Then he glanced again at Donald. The pedlar’s eyes were open, and he talked of glens—talked of Glencoe, and Bannockburn and far Culloden, of misty sorrows that for ever drenched the hills he loved. Again Hardcastle was stirred—not by pity now, but by shame. If this ancient man, his body crumpling into death, could live so bravely with the long-done battles, counting these heartsease and gain, what had the younger sort to do with fear?

Donald did not see him standing there, for his eyes were intent on wider scenes than this cramped room afforded him. To Hardcastle, as he listened, a wider country opened, too. The pedlar’s body had forsaken him so utterly that heart and mind were free to roam at large. The very throb of Scottish battle-strength seemed gathered into this room at Logie—the skirl of pipes, the sobbing of women as their dead were brought home on their shields—the harsh challenge of men facing treachery in many hidden glens.

It seemed to Hardcastle that the pedlar was sharing five centuries of battle. So he was, maybe, for a man’s dead come close when he nears the borderland, to welcome him across the little gap between them.

Donald lingered awhile with the feud fights of the clans, with the big battles and the small; but ever he returned to the tale of how Jaimie the King went down in splendour when the last, swirling fight at Flodden closed about him.

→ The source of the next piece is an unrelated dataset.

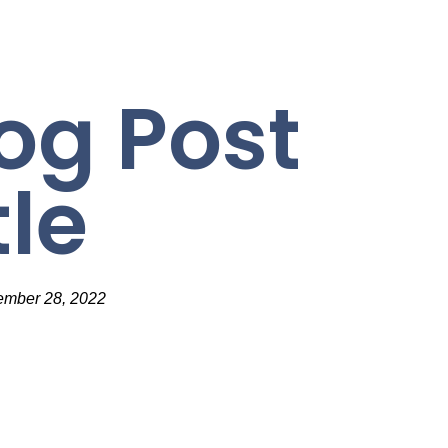
og Post
tle
ember 28, 2022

Then the pedlar’s restless glance fell on the pike nailed above the mantel, and stayed there awhile, and roamed to the big man looking down at him. For the first time he saw Hardcastle, and came sharply from the glens of mist.

“Small wonder I dreamed of Flodden and the king. There’s a pike yonder with Scots’ blood on it. What could there be but haunted sleep in such a room?”

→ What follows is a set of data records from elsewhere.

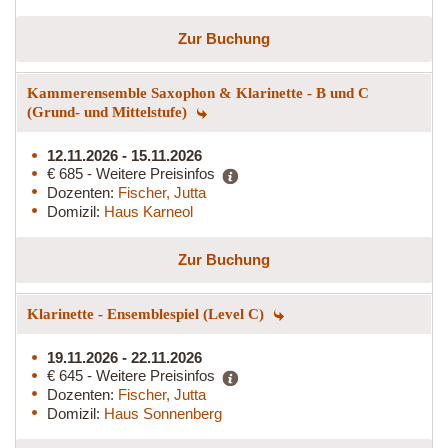
Zur Buchung
Kammerensemble Saxophon & Klarinette - B und C
(Grund- und Mittelstufe)
12.11.2026 - 15.11.2026
€ 685 - Weitere Preisinfos
Dozenten:
Fischer, Jutta
Domizil:
Haus Karneol
Zur Buchung
Klarinette - Ensemblespiel (Level C)
19.11.2026 - 22.11.2026
€ 645 - Weitere Preisinfos
Dozenten:
Fischer, Jutta
Domizil:
Haus Sonnenberg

He strove to rise, but all of him from waist to feet refused his bidding. It was terrible, piteous, to see the struggle of a proud man anxious to be gone from a house at enmity with his so long ago.

“I thank you for the lodging,” he murmured, courteous to the last; “but we must go. Causleen, child, where are you? The mists are gathering over Ben Crummart, and winds are sobbing in the glens. We must be going.”

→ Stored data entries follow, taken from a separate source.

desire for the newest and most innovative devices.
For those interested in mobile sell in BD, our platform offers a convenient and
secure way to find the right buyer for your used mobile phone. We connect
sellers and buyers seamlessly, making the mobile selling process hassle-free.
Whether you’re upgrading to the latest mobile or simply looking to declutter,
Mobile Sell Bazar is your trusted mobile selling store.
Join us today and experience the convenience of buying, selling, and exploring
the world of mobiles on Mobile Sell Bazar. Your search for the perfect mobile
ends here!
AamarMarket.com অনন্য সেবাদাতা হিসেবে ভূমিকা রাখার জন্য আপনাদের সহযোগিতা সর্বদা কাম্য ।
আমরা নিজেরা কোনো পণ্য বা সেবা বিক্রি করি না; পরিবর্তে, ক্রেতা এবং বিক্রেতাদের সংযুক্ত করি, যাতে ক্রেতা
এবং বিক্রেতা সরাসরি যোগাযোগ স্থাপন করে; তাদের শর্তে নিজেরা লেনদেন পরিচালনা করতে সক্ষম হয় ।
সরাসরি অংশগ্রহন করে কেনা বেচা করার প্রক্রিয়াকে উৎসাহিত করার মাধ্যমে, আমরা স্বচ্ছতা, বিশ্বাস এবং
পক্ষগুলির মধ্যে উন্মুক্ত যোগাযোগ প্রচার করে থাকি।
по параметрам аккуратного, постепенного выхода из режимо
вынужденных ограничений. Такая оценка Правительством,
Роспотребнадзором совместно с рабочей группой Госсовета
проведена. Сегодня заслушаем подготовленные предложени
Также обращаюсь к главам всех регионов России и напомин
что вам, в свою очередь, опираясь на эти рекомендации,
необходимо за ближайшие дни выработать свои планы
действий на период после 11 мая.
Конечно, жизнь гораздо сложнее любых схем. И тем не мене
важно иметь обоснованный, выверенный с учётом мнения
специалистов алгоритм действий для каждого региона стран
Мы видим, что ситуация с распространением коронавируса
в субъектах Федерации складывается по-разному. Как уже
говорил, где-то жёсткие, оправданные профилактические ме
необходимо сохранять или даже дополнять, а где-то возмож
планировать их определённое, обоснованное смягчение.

Through the sleep of exhaustion Causleen heard the call. She was on her feet in a moment, laying the pedlar’s head back and soothing him to quiet. The quickness of it, the eagerness that gave all and at once to this wayworn vagabond, brought a rough wonder to Hardcastle. But then she was a woman, and no doubt there was trickery of some kind under this show of great affection.

He longed to go, but could not. If Donald were to die now and here, he must not leave one slim girl to face the trouble, full of guile though she might be. He watched her put a hand on the old man’s heart, and wrap the blankets round him; and still he could not go.